Wednesday January 28, 2015, 1:25pm PST
By Teresa Matich - Exclusive to Rare Earth Investing News
Lately there have been several new discoveries of rare earths mineralization, and at least one company has expanded mineralization at its project through additional drilling.
The news is encouraging in that while rare earths are not actually very rare in terms of distribution in the Earth's crust, it's difficult to find deposits that are economically mineable. On that note, here's a look at a few companies that have come out with interesting results in the past week or so.
Search Minerals (TSXV:SMY)
On Tuesday, Search Minerals reported a new rare earths discovery in the Port Hope Simpson rare earth element (REE) district in Labrador. It is the company's second REE discovery in the area, with the first being the Foxtrot deposit.
So far the new prospect, called Deepwater Fox, has the potential to be wider than Foxtrot, and could be up to 500 meters long and 34 meters wide. The company has noted that assay results are "generally higher than any of those at Foxtrot." Assay highlights include:
•5.96 meters of 1,433 ppm yttrium, 2,156 ppm neodymium, 48 ppm terbium and 286 ppm dysprosium
•17.5 meters of 1,284 ppm yttrium, 1,893 ppm neodymium, 41 ppm terbium and 241 ppm dysprosium
"These initial channel results from Deepwater Fox are very encouraging. They support and strengthen our business strategy for Search Minerals which is to develop the Foxtrot Project first and self-fund the development of the 100% owned REE District," said Search Minerals' interim president and CEO, Jim Clucas, in a statement.
Search owns over 20 more prospects in the district, and Clucas said the company continues to advance them.
Ucore Rare Metals (TSXV:UCU)
While Ucore didn't announce a new discovery, the company did report a respectable expansion to the mineralization at its Bokan-Dotson Ridge project in Alaska. The company conducted a 17-hole drill program at Bokan in 2014, and five of those holes were aimed at testing for mineralization at depths greater than the existing deposit.
The results came up positive, as all five holes intersected mineralization an average of 100 meters below all previous drill intersections. Currently, the average depth of the resource at Bokan stands at about 220 meters.
What's more, the grade and rare earth content of those results is consistent with the existing resource, adding further weight to the potential for "significant resource expansion" at Bokan. The market seems to have been modestly happy with the results — on Wednesday, when Ucore announced the news, its share price rose just over 4 percent.

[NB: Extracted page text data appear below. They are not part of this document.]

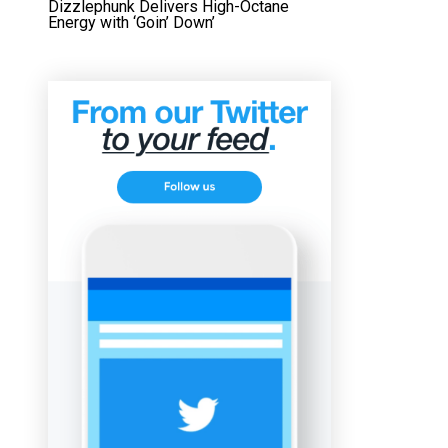
Dizzlephunk Delivers High-Octane
Energy with ‘Goin’ Down’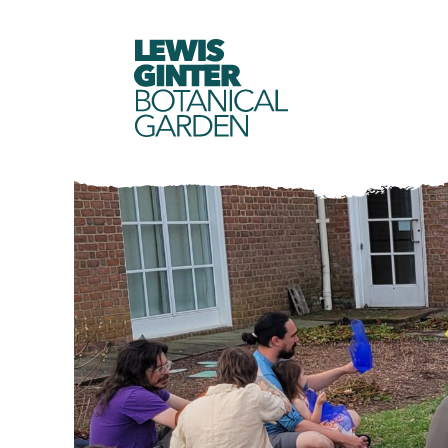
LEWIS
GINTER
BOTANICAL
GARDEN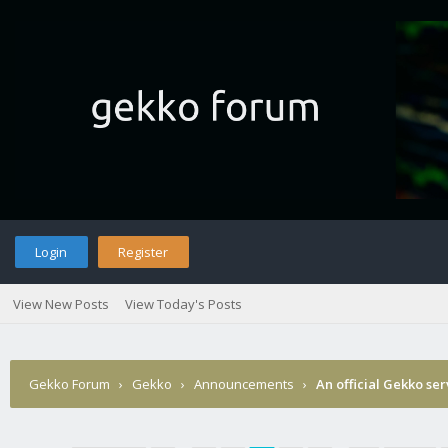
Login
Register
View New Posts
View Today's Posts
Gekko Forum
›
Gekko
›
Announcements
›
An official Gekko se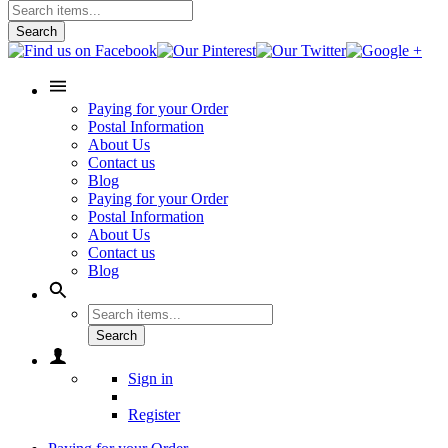
Search
Paying for your Order
Postal Information
About Us
Contact us
Blog
Paying for your Order
Postal Information
About Us
Contact us
Blog
Search
Sign in
Register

US-based private company RioSol and its Peruvian arm, Compania Minera Rio Sol, got a lot of attention when they announced a huge rare earths discovery in Peru last month. The companies followed up with more details on the discovery last Thursday.
Citing a report on the Capacscaya site and adjacent claims that was finalized in January, RioSol said that geologists have confirmed the site has "the highest range of rare earth metals in Peru." More specifically, neodymium, which is a relatively in-demand rare earth used in the strongest rare earth magnets available, ranked highly. Europium and yttrium, which are used in phosphorescent materials for lighting applications, also ranked high in the study.
"Capacscaya contains both light- and heavy rare earth elements and metals, as well as copper, zinc, cobalt, aluminum, iron and other base metals," the report states. "It proves that the potential for rare earth elements exists outside of China with significant opportunity for development of new production in Peru." Further exploration is expected to take place at the claim in 2015.
Certainly, it is heartening for both investors and end users to see further exploration taking place for rare earths deposits outside of China. Those interested in the critical metals space will no doubt be keeping an eye on the growing number of rare earths projects throughout the year.